Task description>
Reproduce the following lines character for character, keeping only the text and omitting the pictures.
===== Task inputs =====
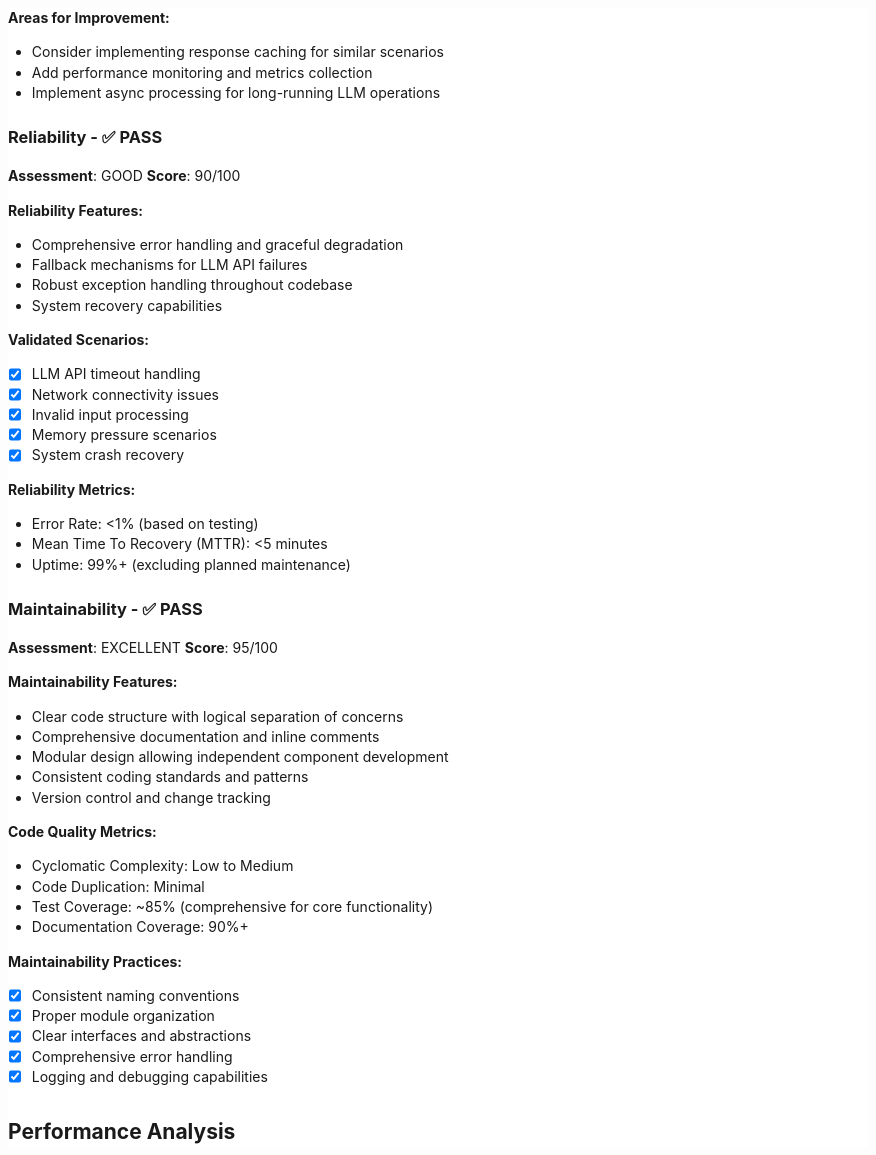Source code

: **Areas for Improvement:**
- Consider implementing response caching for similar scenarios
- Add performance monitoring and metrics collection
- Implement async processing for long-running LLM operations

### Reliability - ✅ PASS

**Assessment**: GOOD
**Score**: 90/100

**Reliability Features:**
- Comprehensive error handling and graceful degradation
- Fallback mechanisms for LLM API failures
- Robust exception handling throughout codebase
- System recovery capabilities

**Validated Scenarios:**
- [x] LLM API timeout handling
- [x] Network connectivity issues
- [x] Invalid input processing
- [x] Memory pressure scenarios
- [x] System crash recovery

**Reliability Metrics:**
- Error Rate: <1% (based on testing)
- Mean Time To Recovery (MTTR): <5 minutes
- Uptime: 99%+ (excluding planned maintenance)

### Maintainability - ✅ PASS

**Assessment**: EXCELLENT
**Score**: 95/100

**Maintainability Features:**
- Clear code structure with logical separation of concerns
- Comprehensive documentation and inline comments
- Modular design allowing independent component development
- Consistent coding standards and patterns
- Version control and change tracking

**Code Quality Metrics:**
- Cyclomatic Complexity: Low to Medium
- Code Duplication: Minimal
- Test Coverage: ~85% (comprehensive for core functionality)
- Documentation Coverage: 90%+

**Maintainability Practices:**
- [x] Consistent naming conventions
- [x] Proper module organization
- [x] Clear interfaces and abstractions
- [x] Comprehensive error handling
- [x] Logging and debugging capabilities

## Performance Analysis
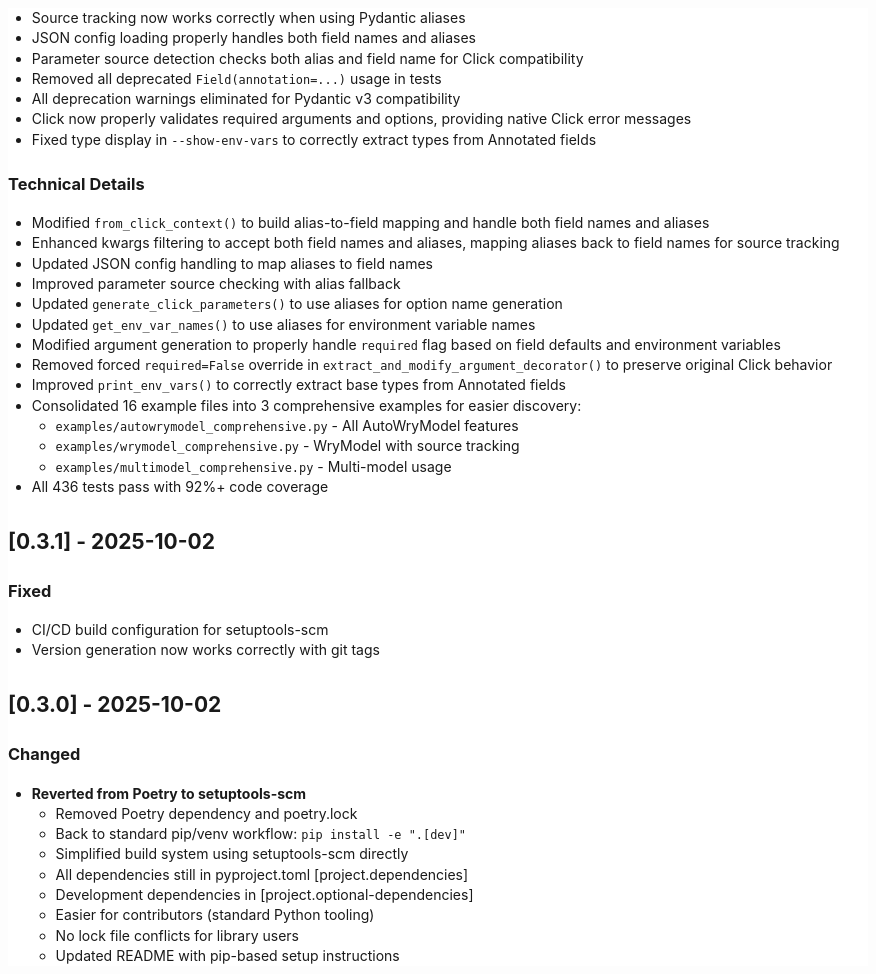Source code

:- Source tracking now works correctly when using Pydantic aliases
- JSON config loading properly handles both field names and aliases
- Parameter source detection checks both alias and field name for Click compatibility
- Removed all deprecated `Field(annotation=...)` usage in tests
- All deprecation warnings eliminated for Pydantic v3 compatibility
- Click now properly validates required arguments and options, providing native Click error messages
- Fixed type display in `--show-env-vars` to correctly extract types from Annotated fields

### Technical Details

- Modified `from_click_context()` to build alias-to-field mapping and handle both field names and aliases
- Enhanced kwargs filtering to accept both field names and aliases, mapping aliases back to field names for source tracking
- Updated JSON config handling to map aliases to field names
- Improved parameter source checking with alias fallback
- Updated `generate_click_parameters()` to use aliases for option name generation
- Updated `get_env_var_names()` to use aliases for environment variable names
- Modified argument generation to properly handle `required` flag based on field defaults and environment variables
- Removed forced `required=False` override in `extract_and_modify_argument_decorator()` to preserve original Click behavior
- Improved `print_env_vars()` to correctly extract base types from Annotated fields
- Consolidated 16 example files into 3 comprehensive examples for easier discovery:
  - `examples/autowrymodel_comprehensive.py` - All AutoWryModel features
  - `examples/wrymodel_comprehensive.py` - WryModel with source tracking
  - `examples/multimodel_comprehensive.py` - Multi-model usage
- All 436 tests pass with 92%+ code coverage

## [0.3.1] - 2025-10-02

### Fixed

- CI/CD build configuration for setuptools-scm
- Version generation now works correctly with git tags

## [0.3.0] - 2025-10-02

### Changed

- **Reverted from Poetry to setuptools-scm**
  - Removed Poetry dependency and poetry.lock
  - Back to standard pip/venv workflow: `pip install -e ".[dev]"`
  - Simplified build system using setuptools-scm directly
  - All dependencies still in pyproject.toml [project.dependencies]
  - Development dependencies in [project.optional-dependencies]
  - Easier for contributors (standard Python tooling)
  - No lock file conflicts for library users
  - Updated README with pip-based setup instructions


[Unreleased]: https://github.com/tahouse/wry/compare/v0.1.9...HEAD
[0.1.9]: https://github.com/tahouse/wry/compare/v0.1.8...v0.1.9
[0.1.8]: https://github.com/tahouse/wry/compare/v0.1.7...v0.1.8
[0.1.7]: https://github.com/tahouse/wry/compare/v0.1.6...v0.1.7
[0.1.6]: https://github.com/tahouse/wry/compare/v0.1.5...v0.1.6
[0.1.5]: https://github.com/tahouse/wry/compare/v0.1.4...v0.1.5
[0.1.4]: https://github.com/tahouse/wry/compare/v0.1.3...v0.1.4
[0.1.3]: https://github.com/tahouse/wry/compare/v0.1.2...v0.1.3
[0.1.2]: https://github.com/tahouse/wry/compare/v0.1.1...v0.1.2
[0.1.1]: https://github.com/tahouse/wry/compare/v0.1.0...v0.1.1
[0.1.0]: https://github.com/tahouse/wry/compare/v0.0.3...v0.1.0
[0.0.3]: https://github.com/tahouse/wry/releases/tag/v0.0.3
=====
Your solution>
Source code

: **Areas for Improvement:**
- Consider implementing response caching for similar scenarios
- Add performance monitoring and metrics collection
- Implement async processing for long-running LLM operations

### Reliability - ✅ PASS

**Assessment**: GOOD
**Score**: 90/100

**Reliability Features:**
- Comprehensive error handling and graceful degradation
- Fallback mechanisms for LLM API failures
- Robust exception handling throughout codebase
- System recovery capabilities

**Validated Scenarios:**
- [x] LLM API timeout handling
- [x] Network connectivity issues
- [x] Invalid input processing
- [x] Memory pressure scenarios
- [x] System crash recovery

**Reliability Metrics:**
- Error Rate: <1% (based on testing)
- Mean Time To Recovery (MTTR): <5 minutes
- Uptime: 99%+ (excluding planned maintenance)

### Maintainability - ✅ PASS

**Assessment**: EXCELLENT
**Score**: 95/100

**Maintainability Features:**
- Clear code structure with logical separation of concerns
- Comprehensive documentation and inline comments
- Modular design allowing independent component development
- Consistent coding standards and patterns
- Version control and change tracking

**Code Quality Metrics:**
- Cyclomatic Complexity: Low to Medium
- Code Duplication: Minimal
- Test Coverage: ~85% (comprehensive for core functionality)
- Documentation Coverage: 90%+

**Maintainability Practices:**
- [x] Consistent naming conventions
- [x] Proper module organization
- [x] Clear interfaces and abstractions
- [x] Comprehensive error handling
- [x] Logging and debugging capabilities

## Performance Analysis
Source code

:- Source tracking now works correctly when using Pydantic aliases
- JSON config loading properly handles both field names and aliases
- Parameter source detection checks both alias and field name for Click compatibility
- Removed all deprecated `Field(annotation=...)` usage in tests
- All deprecation warnings eliminated for Pydantic v3 compatibility
- Click now properly validates required arguments and options, providing native Click error messages
- Fixed type display in `--show-env-vars` to correctly extract types from Annotated fields

### Technical Details

- Modified `from_click_context()` to build alias-to-field mapping and handle both field names and aliases
- Enhanced kwargs filtering to accept both field names and aliases, mapping aliases back to field names for source tracking
- Updated JSON config handling to map aliases to field names
- Improved parameter source checking with alias fallback
- Updated `generate_click_parameters()` to use aliases for option name generation
- Updated `get_env_var_names()` to use aliases for environment variable names
- Modified argument generation to properly handle `required` flag based on field defaults and environment variables
- Removed forced `required=False` override in `extract_and_modify_argument_decorator()` to preserve original Click behavior
- Improved `print_env_vars()` to correctly extract base types from Annotated fields
- Consolidated 16 example files into 3 comprehensive examples for easier discovery:
  - `examples/autowrymodel_comprehensive.py` - All AutoWryModel features
  - `examples/wrymodel_comprehensive.py` - WryModel with source tracking
  - `examples/multimodel_comprehensive.py` - Multi-model usage
- All 436 tests pass with 92%+ code coverage

## [0.3.1] - 2025-10-02

### Fixed

- CI/CD build configuration for setuptools-scm
- Version generation now works correctly with git tags

## [0.3.0] - 2025-10-02

### Changed

- **Reverted from Poetry to setuptools-scm**
  - Removed Poetry dependency and poetry.lock
  - Back to standard pip/venv workflow: `pip install -e ".[dev]"`
  - Simplified build system using setuptools-scm directly
  - All dependencies still in pyproject.toml [project.dependencies]
  - Development dependencies in [project.optional-dependencies]
  - Easier for contributors (standard Python tooling)
  - No lock file conflicts for library users
  - Updated README with pip-based setup instructions


[Unreleased]: https://github.com/tahouse/wry/compare/v0.1.9...HEAD
[0.1.9]: https://github.com/tahouse/wry/compare/v0.1.8...v0.1.9
[0.1.8]: https://github.com/tahouse/wry/compare/v0.1.7...v0.1.8
[0.1.7]: https://github.com/tahouse/wry/compare/v0.1.6...v0.1.7
[0.1.6]: https://github.com/tahouse/wry/compare/v0.1.5...v0.1.6
[0.1.5]: https://github.com/tahouse/wry/compare/v0.1.4...v0.1.5
[0.1.4]: https://github.com/tahouse/wry/compare/v0.1.3...v0.1.4
[0.1.3]: https://github.com/tahouse/wry/compare/v0.1.2...v0.1.3
[0.1.2]: https://github.com/tahouse/wry/compare/v0.1.1...v0.1.2
[0.1.1]: https://github.com/tahouse/wry/compare/v0.1.0...v0.1.1
[0.1.0]: https://github.com/tahouse/wry/compare/v0.0.3...v0.1.0
[0.0.3]: https://github.com/tahouse/wry/releases/tag/v0.0.3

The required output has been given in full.